Talking to the pipelines, LDCs, marketers and producers who hold firm transportation capacity, as well as committing to firm pipeline contracts and reliable gas supply, “are good things for generators to do” to ensure reliability, said Gary Sypolt, CEO of Dominion Energy.

Moreover, the electric market needs to plan ahead by more than three years, he said. “That’s not really enough…to commit to a long-term contract and it’s something I would encourage the electric markets to think about.”

Earlier in the week FERC Chairman Jon Wellinghoff and Commissioner John Norris traveled to Portland, OR, for the fourth coordination hearing. With air quality regulations changing, reduced coal generation and the upswing in domestic natural gas supplies, a “much different fuel mix” is forming, Wellinghof said.

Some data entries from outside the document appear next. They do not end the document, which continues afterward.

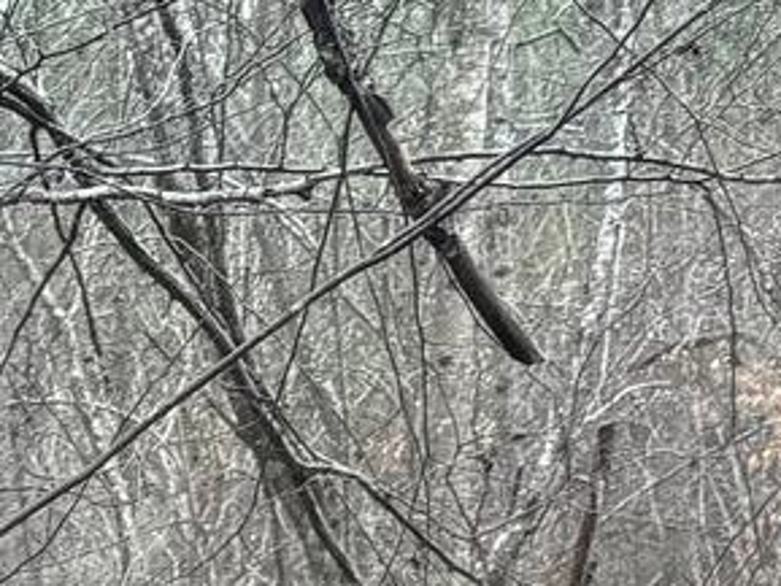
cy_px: 1812
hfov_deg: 10.7
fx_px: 3837
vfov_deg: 7.6
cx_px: -735
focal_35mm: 170
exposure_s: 1/387
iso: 80
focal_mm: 6.76
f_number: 1.78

“With that said, I want to also indicate that this doesn’t mean that FERC is looking to do something here. Maybe there are issues we can help with, but we certainly don’t want to intrude [on states and the industry] where that would be unnecessary. We are just here to learn and find out what the interface between the gas and electric systems is and if there is any potential future role for us.”

Industry representatives underscored the point that gas-electric coordination is particularly important in the West because of the large amounts of large-scale solar and wind power projects are now online, which has added stress to the grid. FERC estimates that 42% of the West’s generation capacity will be gas-fired, and nearly 60% of the capacity being added in California is gas-fired. The conclusion is that a “significant” portion of new generating capacity installed in the next 10 years will use natural gas as its primary fuel.

But how do the gas and electric systems accommodate this growth? Procuring pipeline capacity and storage remain key, according to the attendees. The outcome may depend on how diverse (or consistent) are nominations, scheduling and commitment practices across the region, as well as how the region’s utilities and generators manage the mismatch between the scheduling and commitment timelines on the electric side in local time and national standard pipeline practices.

Arizona Public Service Co. (APS) representative Justin Thompson said more than half of APS’s generation capacity is gas-fired, burning about 46 Bcf annually, but that is expected to grow substantially by 2020, when it hits a forecasted 104 Bcf. “We expect to more than double the gas burn for power during the next six or seven years,” he said. “That will add to the volatility of the gas burn for us.”